For cell disruption, probe densities should be at least 100 W/cm2 and
the larger the better for tip amplitude (typical range: 30-250 microns).
Some manufacturers of ultrasonic disintegrators are Artek Systems (Farmington,
NY), BioSpec Products (Bartlesville, OK), Branson Sonic Power Company
(Danbury, CT), B. Braun Biotech (Bethlehem, PA), RIA Research Corp. (Hauppauge,
NY), Sonic Systems (Newton, PA) and VirTis Company (Gardiner, NY). A new
development is a cordless ultrasonic processor supplied by BioSpec Products
(Bartlesville, OK). With a tip diameter of 1/8 inch, it easily fits into
microtubes and 96 well titer plates.
Ultrasonic disintegrators generate considerable heat during processing.

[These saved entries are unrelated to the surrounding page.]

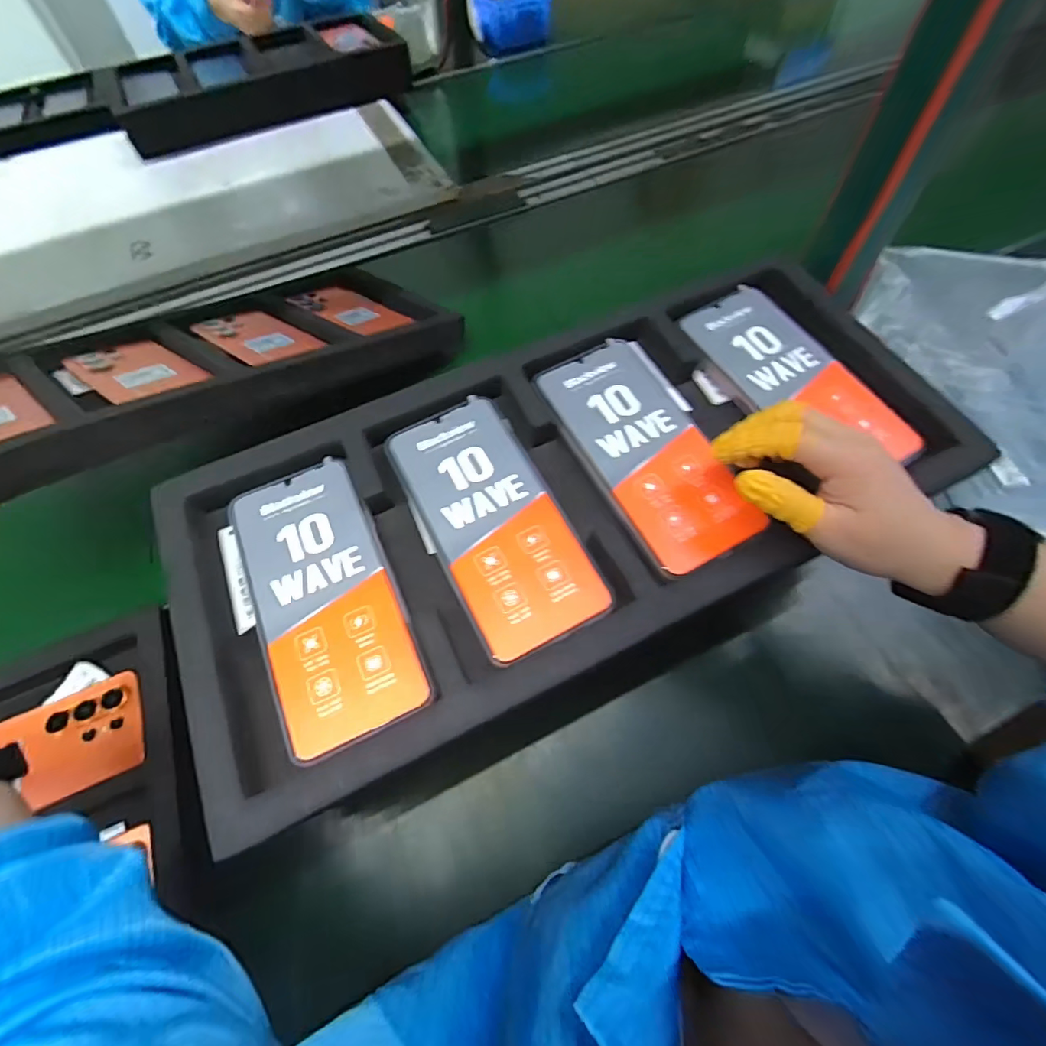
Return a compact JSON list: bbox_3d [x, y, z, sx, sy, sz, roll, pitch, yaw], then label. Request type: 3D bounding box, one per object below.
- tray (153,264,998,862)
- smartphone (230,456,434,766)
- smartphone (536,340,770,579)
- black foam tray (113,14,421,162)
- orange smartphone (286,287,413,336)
[{"bbox_3d":[0.036,-0.029,0.312,0.490,0.036,0.213,-23,62,-11],"label":"tray"},{"bbox_3d":[-0.116,0.040,0.288,0.077,0.014,0.169,-23,62,-10],"label":"smartphone"},{"bbox_3d":[0.080,-0.049,0.323,0.076,0.010,0.166,-23,67,-11],"label":"smartphone"},{"bbox_3d":[-0.458,-0.787,0.876,0.482,0.060,0.233,-22,62,-10],"label":"black foam tray"},{"bbox_3d":[-0.202,-0.248,0.574,0.150,0.005,0.063,30,54,24],"label":"orange smartphone"}]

For this reason the sample should be kept ice cold if possible. For microorganisms
the addition of 0.1 -0.5 mm diameter glass beads in a ratio of one volume
beads to two volumes liquid is recommended. Tough tissues like skin or
tendon should be macerated first in a tissue press or grinder or pulverized
in liquid nitrogen (see above). Use small vessels during ultrasonic treatment
and place the probe tip deep enough in the sample to avoid foaming. Finally,
one should be aware that free radicals can be generated during sonication
and that these radicals can react with most biomolecules. Damage by oxidative
free radicals can be minimized by including scavengers like cysteine,
dithiothreitol or other -SH compounds in the media.
Other cell disruption apparatus or techniques not covered in this review
but discussed in detail by the author in the original book are High-Pressure
Homogenizers, Autolysis, Enzymatic lysis, Dehydration, Chemical lysis,
Solvent lysis and Programmed self-distruction.